The issue with Orban’s Hungary is not exclusively its flirtation with authoritarianism, but the mockery they are making of the EU and its fundamental principles. According to Amnesty International’s 2019 Report on Hungary, the government has extensive control over the judiciary, refugees and asylum-seekers in Hungary have only severely restricted access to food, and there is a clampdown on academic freedom. NGOs remain a target, and that the tightening of Orban’s control has a ‘chilling effect’ on civil society. The Treaty of the European Union explicitly says in its first title common provisions that [the union is] “founded on the values of respect for human dignity, freedom, democracy, equality, the rule of law and respect for human rights, including the rights of persons belonging to minorities.” If Brussels does not begin to actively challenge the blatant violation of its most basic principles, then its fundamentals will be valid on paper only.
Preserving the democratic nature of the European Union requires using all measures possible to remove hostile regimes from within. In 2018, Hungary contributed a little over €1 billion to the EU budget, meanwhile receiving €6.3 billion. The EU contribution that year made up about five percent of the Hungarian economy. Hungary benefits from the EU with a surplus of over €5 billion. The idea of a united Europe is as much of a peace project as it is an economic union. An open, unified and free Europe took centuries to develop. It is an outright slap in the face that Orban and his party not only try to unravel their democratic fabric but get to benefit economically in the process.

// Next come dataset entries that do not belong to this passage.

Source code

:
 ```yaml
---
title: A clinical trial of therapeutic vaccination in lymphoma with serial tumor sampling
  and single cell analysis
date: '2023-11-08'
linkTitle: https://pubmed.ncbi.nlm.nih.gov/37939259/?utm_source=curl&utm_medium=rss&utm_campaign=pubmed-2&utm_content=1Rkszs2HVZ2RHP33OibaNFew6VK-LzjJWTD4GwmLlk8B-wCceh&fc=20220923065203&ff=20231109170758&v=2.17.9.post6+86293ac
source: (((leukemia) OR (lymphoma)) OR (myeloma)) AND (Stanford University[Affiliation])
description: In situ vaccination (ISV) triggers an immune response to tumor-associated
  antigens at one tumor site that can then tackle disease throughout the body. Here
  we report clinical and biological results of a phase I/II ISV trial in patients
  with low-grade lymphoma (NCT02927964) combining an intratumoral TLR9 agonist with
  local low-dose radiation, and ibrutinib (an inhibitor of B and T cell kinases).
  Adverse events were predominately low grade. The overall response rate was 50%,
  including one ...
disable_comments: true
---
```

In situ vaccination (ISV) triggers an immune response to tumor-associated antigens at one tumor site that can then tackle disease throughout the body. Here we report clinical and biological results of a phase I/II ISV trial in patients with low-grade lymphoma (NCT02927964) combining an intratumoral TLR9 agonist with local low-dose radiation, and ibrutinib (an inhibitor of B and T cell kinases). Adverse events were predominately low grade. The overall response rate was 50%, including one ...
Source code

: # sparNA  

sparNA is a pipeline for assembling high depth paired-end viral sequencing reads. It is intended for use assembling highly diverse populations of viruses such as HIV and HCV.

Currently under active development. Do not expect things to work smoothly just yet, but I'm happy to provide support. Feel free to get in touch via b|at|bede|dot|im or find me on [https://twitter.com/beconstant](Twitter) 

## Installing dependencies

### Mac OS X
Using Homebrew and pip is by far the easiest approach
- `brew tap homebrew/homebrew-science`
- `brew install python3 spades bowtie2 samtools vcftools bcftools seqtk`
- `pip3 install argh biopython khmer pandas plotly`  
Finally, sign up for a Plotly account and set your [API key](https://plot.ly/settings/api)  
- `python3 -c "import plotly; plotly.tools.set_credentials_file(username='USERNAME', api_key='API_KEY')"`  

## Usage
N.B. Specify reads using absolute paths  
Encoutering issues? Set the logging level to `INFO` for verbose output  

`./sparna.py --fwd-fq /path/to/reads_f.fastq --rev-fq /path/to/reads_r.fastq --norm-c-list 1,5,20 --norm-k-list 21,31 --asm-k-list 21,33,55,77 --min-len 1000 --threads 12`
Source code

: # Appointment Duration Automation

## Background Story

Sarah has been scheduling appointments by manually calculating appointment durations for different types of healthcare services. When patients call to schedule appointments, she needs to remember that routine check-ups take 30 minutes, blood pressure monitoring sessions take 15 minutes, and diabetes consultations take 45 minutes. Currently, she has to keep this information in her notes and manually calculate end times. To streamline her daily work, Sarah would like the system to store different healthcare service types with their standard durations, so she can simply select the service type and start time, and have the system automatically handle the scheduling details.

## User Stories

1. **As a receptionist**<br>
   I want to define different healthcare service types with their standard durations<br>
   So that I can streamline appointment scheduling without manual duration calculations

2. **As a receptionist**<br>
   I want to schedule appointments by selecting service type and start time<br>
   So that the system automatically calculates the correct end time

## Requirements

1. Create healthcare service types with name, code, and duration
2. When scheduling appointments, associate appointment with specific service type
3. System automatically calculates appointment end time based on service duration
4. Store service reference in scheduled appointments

Although the European Union cannot directly mandate Hungarian policies, as it would violate their sovereignty, they should put their foot down and immediately halt all economic contributions that serve to benefit the regime. The effect of inaction is already noticeable. Poland’s democratic backsliding mirrors that of Hungary’s, and the two often protect each other from EU affairs. The political repercussions will only become more severe as other political factions in central and eastern European countries gain traction by aligning with Hungary. Notable examples include Slovenia’s Democratic Party and Romania’s Social Democratic Party. To prevent further fracturing of the EU’s fabric, it must weed out the moths eating it— or at the very least stop financially rewarding them for doing so.